Thursday 29th September, haze clearing to a hot blue day, a late rush of Summer in full burn, and likely to last until Martinmass (11th November) so the weather doctors say. NB, as I'm sure I've told you before, some other September, an Indian Summer, New England style, where the expression comes from, is supposed to happen after the first hard frosts: making it the meteorological phenomenon we've known as a "St Martin's Summer" over here, for a thousand years or more. St Luke's summer, occuring around the 18th October, has been known as another of these, same timescale. Before the saints? I don't know, ask your nearest megalithic sun-worshipper or animist. Anyway, take your pick, today it is hot.
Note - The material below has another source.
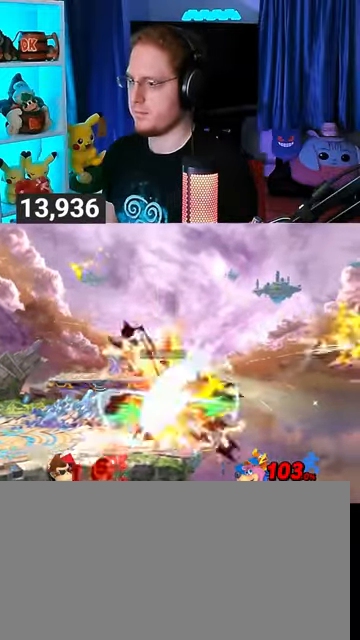
Gameplay with a controller (Nintendo layout); each line is a JSON object with the inputs held at the frame after it. "events" lists button and stick changes between this image and that frame as [ms after this image, input, new state], when the widget could be followed in between. Not read: L3 R3.
{"buttons": [], "left_stick": "center", "right_stick": "center", "events": [[167, "R1", "up"]]}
I'm not a huge great fan of the Traveller lifestyle. In my observation, and personal experience, a Travellers' camp (settled or transit, Irish, hippie, or whatever persuasion) does not step lightly on the earth. Not at all. Maybe things were different once, but right now, I'd put Travellers, as lovers of the land, somewhere on a par with agribusiness farming, though on a far smaller scale. On the other hand, take a closer look at the Dale Farm case, and it doesn't seem to be a clear cut case of trash-and-tyre-fires. It seems more like a storm in a Basildon Council teacup, fueled by inequalities in the laying down of the law; and all in a region of the South East (you wouldn't think there was room, but we do have strong regional variation) where rich or poor, organised or clueless, off the map, planning-permission-what's-that, opportunistic development is a bit of an ancient tradition in itself. So why am I not surprised that the Dale Farm eviction affair, a full-on, illegal, chained-themselves-to-the-railings, Direct Action has been basking in the sunshine of so much mainstream news coverage? Why so warm and sympathetic? What have these people got that other protestors haven't got? Is it because they is non-political? Or is it because in this case, grass-roots protest is serving an approved cause?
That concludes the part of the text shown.